begin Data in this exercise

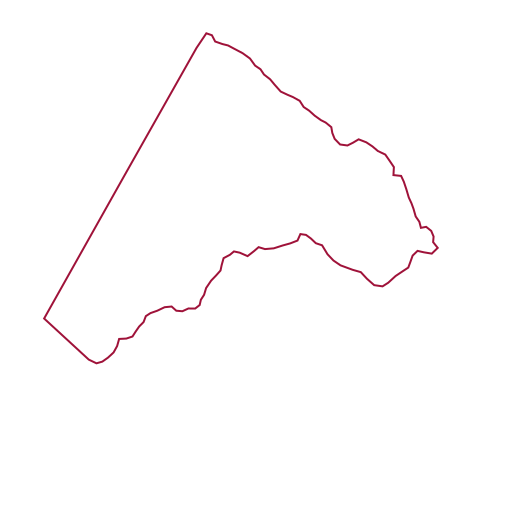 the district of Novo Alegre, Tocantins, Brazil, rotated 119°
{"feature_id": "56859067B17905501648967", "entity_name": "Novo Alegre", "entity_type": "district", "adm_level": 2, "iso_a3": "BRA", "parent_name": "Brazil", "parent_adm1": "Tocantins", "projection": "albers", "projection_center": [-46.567, -12.888], "detail": "fine", "context": "isolated", "style": "outline", "palette": "rose", "viewbox_px": 512, "rotation_deg": 119, "n_neighbors": 0, "source": "geoboundaries", "source_scale": "gbopen_adm2", "svg_char_len": 1577}
<svg xmlns="http://www.w3.org/2000/svg" viewBox="0 0 512 512"><g transform="rotate(119 256 256)"><path d="M85.3,407.4L102.8,408.9L238.7,410.0L251.9,410.1L413.4,411.0L427.7,352.0L427.2,343.5L422.9,339.2L416.7,336.2L409.4,333.8L402.1,333.8L394.9,335.5L391.1,329.4L386.3,325.0L380.2,324.6L374.3,324.0L368.3,322.3L362.0,323.2L357.1,320.6L351.7,315.8L345.1,311.1L341.1,305.3L342.5,299.2L340.0,293.6L334.7,289.7L331.4,283.7L326.2,281.5L321.0,283.0L315.1,282.6L308.2,284.1L299.3,283.3L292.5,281.5L285.9,280.0L280.7,281.6L273.6,283.3L267.6,279.4L262.7,277.5L261.0,271.9L260.2,263.3L252.7,260.1L247.0,258.0L245.6,251.5L240.7,244.2L233.9,237.8L228.4,232.2L222.4,227.2L215.3,227.8L213.3,222.5L214.1,216.4L215.8,209.9L214.6,203.4L219.8,194.3L222.4,186.1L223.2,177.6L222.2,171.1L221.2,164.7L219.3,156.5L222.1,148.0L224.2,138.5L221.2,130.6L215.3,127.4L205.8,124.2L198.4,120.4L192.3,117.2L186.4,118.1L179.7,119.2L173.2,117.2L171.4,111.0L168.7,103.4L160.8,101.0L158.0,107.8L152.9,110.1L149.1,114.9L148.0,121.3L151.4,125.4L146.9,129.7L144.0,135.5L138.3,141.2L134.5,145.6L130.8,150.7L124.8,156.8L119.4,162.7L115.6,167.9L118.6,175.0L111.4,178.5L108.0,185.2L104.6,192.1L105.1,200.3L103.7,207.3L103.1,214.6L104.2,222.8L109.9,226.1L115.0,229.6L117.7,236.5L115.4,244.0L111.4,248.9L106.8,252.6L105.5,259.8L105.7,265.1L104.8,272.7L103.1,280.1L102.6,286.5L99.1,293.0L99.1,300.9L99.7,306.5L100.2,314.1L97.1,322.9L94.6,329.3L93.4,337.0L90.5,342.6L89.9,349.1L86.2,357.0L85.1,366.1L85.3,375.7L85.4,382.5L86.9,388.1L88.2,395.7L84.3,401.6L85.3,407.4Z" fill="none" stroke="#9f1239" stroke-width="2"/></g></svg>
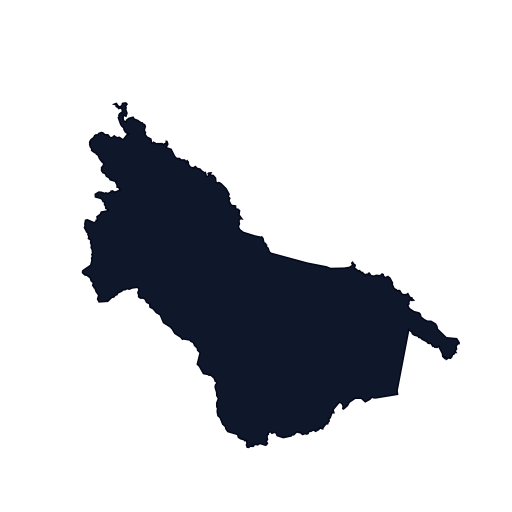 the district of Acandí, Chocó, Colombia, rotated 344°
{"feature_id": "7082276B91740979880715", "entity_name": "Acandí", "entity_type": "district", "adm_level": 2, "iso_a3": "COL", "parent_name": "Colombia", "parent_adm1": "Chocó", "projection": "mercator", "projection_center": [-77.318, 8.474], "detail": "fine", "context": "isolated", "style": "filled", "palette": "ink", "viewbox_px": 512, "rotation_deg": 344, "n_neighbors": 0, "source": "geoboundaries", "source_scale": "gbopen_adm2", "svg_char_len": 6078}
<svg xmlns="http://www.w3.org/2000/svg" viewBox="0 0 512 512"><g transform="rotate(344 256 256)"><path d="M423.4,398.0L425.6,396.0L427.0,396.3L427.4,395.3L426.1,390.8L416.4,387.0L410.3,376.4L410.5,373.4L409.8,370.8L406.3,367.0L402.7,365.9L400.2,363.6L397.8,360.2L397.8,357.2L397.0,355.6L392.5,353.0L388.8,348.7L388.3,344.7L389.8,344.3L390.3,342.0L392.7,340.5L393.5,341.7L395.3,341.9L394.1,340.1L394.4,339.3L392.5,338.1L391.6,334.0L389.9,334.6L386.9,333.7L385.6,332.6L384.6,328.8L381.6,328.0L381.6,327.1L379.8,325.4L379.1,320.9L379.8,319.5L378.7,314.2L377.2,312.1L374.1,312.4L373.1,310.7L373.2,308.9L372.2,308.0L370.0,309.2L366.3,307.7L364.4,307.9L361.8,307.1L360.9,306.2L360.2,303.7L359.4,303.6L358.6,304.7L357.0,303.9L355.3,304.9L354.9,303.0L353.6,302.0L354.0,301.3L352.8,300.8L351.4,298.5L349.9,298.4L347.4,294.4L347.3,293.6L348.5,293.0L348.8,291.9L347.9,291.0L347.1,288.6L346.1,289.2L346.4,291.5L342.7,292.7L337.3,292.0L324.1,288.5L320.8,285.9L303.2,276.9L271.0,257.4L269.9,255.4L269.8,251.8L268.1,249.3L269.2,248.5L268.5,247.7L268.6,246.6L267.2,245.3L267.6,241.2L266.8,239.2L266.1,239.4L260.7,236.6L250.2,229.7L247.6,226.1L247.1,223.0L248.9,220.6L249.3,217.2L251.4,215.7L252.7,216.4L251.0,211.8L252.7,207.9L251.5,206.0L249.5,205.4L250.1,202.2L246.6,200.7L246.0,199.6L245.2,195.3L246.8,193.2L245.6,191.4L247.2,189.2L245.8,183.1L242.5,177.1L241.0,175.4L240.4,175.1L239.7,175.7L237.8,173.9L238.6,169.9L237.1,166.8L235.0,166.0L234.7,164.6L235.7,163.7L233.5,163.2L232.7,163.5L232.9,165.7L231.2,166.2L230.3,165.7L230.3,162.1L229.9,162.4L227.3,159.3L226.2,157.0L223.5,155.5L222.5,153.3L221.1,153.6L220.3,154.6L220.2,154.0L217.5,152.7L216.3,149.4L216.8,147.1L216.1,145.4L214.8,146.3L213.8,144.0L210.4,143.0L209.4,141.2L206.4,140.2L205.2,137.6L203.8,130.0L199.4,127.0L202.1,124.2L202.0,120.8L201.1,122.7L201.0,121.7L200.3,123.0L198.8,122.9L197.7,123.8L196.8,122.1L191.1,120.6L188.9,118.4L187.5,119.3L186.8,118.5L187.2,114.6L183.8,111.4L182.9,108.4L183.9,106.6L183.2,105.7L183.6,103.7L185.4,100.9L185.1,98.9L184.3,98.8L183.4,96.7L182.0,96.0L179.6,93.0L176.7,90.9L176.1,88.7L171.8,88.6L168.9,89.8L168.3,91.1L166.5,90.5L166.0,88.3L166.8,84.9L168.1,84.6L169.5,85.8L171.4,83.1L171.1,79.5L172.1,77.4L171.9,75.9L173.9,74.5L173.0,72.9L169.7,72.5L168.4,74.7L165.7,75.0L164.8,73.5L163.8,73.9L164.4,72.3L163.8,70.8L161.4,71.0L163.3,72.2L162.8,73.6L163.7,74.2L164.7,76.5L166.4,76.2L167.7,77.8L167.5,80.5L164.0,81.7L162.9,83.0L162.8,84.6L161.8,85.0L162.2,92.1L162.8,94.2L164.3,96.5L163.9,97.8L164.6,100.8L167.0,103.8L165.4,104.0L160.7,107.4L159.8,107.2L157.3,104.2L154.9,104.0L152.8,101.4L151.1,102.3L148.7,102.5L147.1,98.7L144.0,97.6L143.0,95.7L141.5,94.6L138.6,94.9L137.4,96.0L135.3,95.4L134.0,95.9L132.7,97.4L129.6,98.6L128.1,99.9L127.3,101.2L127.7,102.0L126.9,102.6L126.8,105.4L127.6,107.3L127.1,109.2L129.4,112.2L130.4,112.4L130.6,114.0L132.0,115.6L132.4,119.2L133.8,122.9L135.3,125.3L133.3,127.7L132.0,128.2L131.1,131.1L131.4,132.6L131.9,133.9L133.7,135.0L134.2,138.2L136.4,140.3L136.8,142.5L141.3,145.4L142.0,149.6L141.4,151.5L143.6,152.5L143.1,153.5L143.7,155.0L139.1,155.7L137.6,155.5L136.0,153.8L134.5,153.8L134.3,154.5L130.9,155.1L129.1,153.9L127.4,154.1L126.3,153.0L125.5,153.2L125.3,152.3L122.6,151.2L118.5,152.3L117.9,155.0L122.3,157.6L123.6,159.0L124.0,161.6L125.4,162.4L124.5,164.9L125.2,166.4L124.7,168.7L126.2,170.3L126.6,171.7L119.3,171.1L117.9,173.0L113.9,174.4L113.6,177.4L113.2,178.0L112.3,177.6L111.2,179.2L109.3,179.2L103.9,174.7L102.0,174.6L100.3,178.0L99.9,180.3L98.9,181.3L100.0,186.6L101.1,188.1L100.3,189.0L100.7,191.4L99.7,193.0L101.8,195.4L100.7,197.3L100.8,200.4L99.8,202.5L100.3,204.7L99.6,208.5L98.6,209.2L98.7,211.4L97.4,212.6L97.0,215.1L94.6,219.3L86.2,222.1L85.2,222.6L84.6,224.3L86.3,227.1L88.2,228.0L90.7,231.4L90.7,234.5L92.3,236.7L90.9,239.4L91.4,239.5L91.7,242.0L92.3,242.1L92.5,246.2L94.0,250.3L91.8,253.8L92.5,256.9L101.0,258.7L106.0,256.0L107.9,256.3L110.1,254.8L111.7,254.9L112.7,253.5L116.9,252.9L119.2,251.8L120.6,252.4L123.2,251.8L124.9,253.0L128.1,252.6L133.5,253.4L134.5,255.7L132.3,258.7L132.5,261.1L131.9,262.8L133.2,264.6L136.1,265.4L137.4,266.9L138.1,270.4L140.6,272.8L140.0,275.9L142.6,278.4L144.6,283.0L147.7,286.1L148.7,294.6L154.0,300.5L155.3,302.9L156.6,308.0L161.3,313.3L162.3,315.8L163.4,315.7L169.3,318.6L169.9,320.2L172.1,321.9L171.9,323.1L172.6,324.2L172.2,324.9L174.2,328.4L173.9,330.5L175.6,333.6L169.7,343.9L171.1,346.2L173.1,354.6L177.3,356.7L178.0,357.7L179.6,358.0L182.1,361.8L182.3,365.3L183.6,366.3L183.5,367.3L181.3,369.0L180.5,371.1L180.6,376.1L179.8,379.4L180.6,382.7L177.7,386.5L176.7,390.3L177.2,391.4L175.8,394.9L175.4,399.1L177.0,401.5L177.6,408.4L179.6,411.7L179.4,413.9L180.5,417.0L189.1,422.5L189.1,425.5L190.8,427.4L194.1,429.6L194.3,430.5L196.1,430.7L195.5,434.2L194.7,434.9L194.8,437.4L196.2,438.0L198.1,437.3L200.7,438.2L201.6,437.8L201.5,437.1L203.0,436.8L205.7,438.0L207.9,437.2L213.1,440.6L214.1,440.3L215.4,439.1L214.6,437.0L216.5,435.6L216.7,432.7L217.9,430.9L218.7,430.8L218.9,429.6L220.5,428.9L221.8,429.2L222.4,430.8L225.4,430.6L226.5,431.7L226.8,434.5L232.1,438.1L240.2,438.7L241.1,437.9L242.9,438.3L246.7,436.3L248.8,437.7L250.3,437.8L250.4,438.9L251.7,440.5L254.0,440.2L255.8,441.2L257.2,441.0L258.5,439.2L260.3,439.7L263.5,439.0L264.9,441.0L268.6,440.1L269.7,438.8L272.5,440.6L273.1,439.5L276.9,436.7L278.7,437.1L279.4,435.7L280.9,434.8L281.0,432.5L282.5,432.2L285.9,427.6L287.7,428.2L287.7,425.0L295.6,419.6L297.4,420.7L298.2,422.4L298.3,424.7L297.3,426.6L298.0,427.2L302.7,425.0L305.3,422.3L312.1,420.1L318.1,421.8L320.8,426.3L325.8,425.2L329.0,423.3L329.6,424.6L331.9,425.4L354.0,428.0L354.5,424.3L382.6,368.8L384.8,372.0L384.9,373.9L386.5,375.8L389.7,377.7L390.0,379.1L391.6,379.8L392.8,381.9L396.4,385.2L397.4,387.3L398.9,388.0L400.0,387.8L401.1,391.6L402.3,391.7L402.7,393.0L405.1,393.8L406.5,392.7L407.3,392.9L406.9,394.4L408.3,401.2L407.8,404.0L409.2,406.4L409.4,405.1L410.2,405.1L410.9,407.8L412.4,406.9L414.7,407.9L414.7,406.9L416.1,407.2L417.8,405.0L419.7,404.7L420.7,403.4L421.7,403.8L421.2,402.2L423.2,400.7L423.4,398.0Z" fill="#0f172a" stroke="#020617" stroke-width="1.5"/></g></svg>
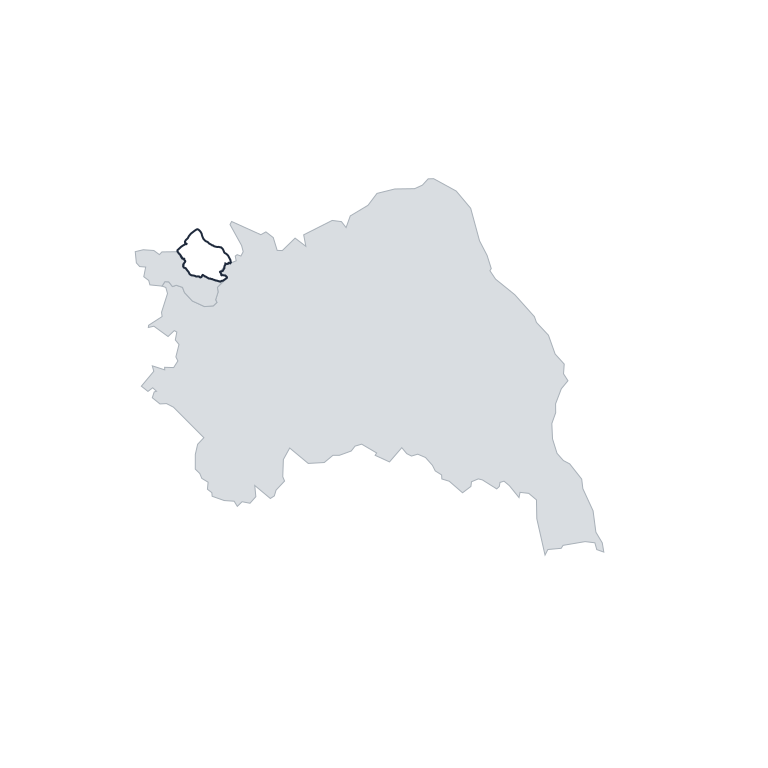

end Data in this exercise

How many lines of the material above contain the string "palette"? Reply with the number alone.

> **Answer for the task**:
2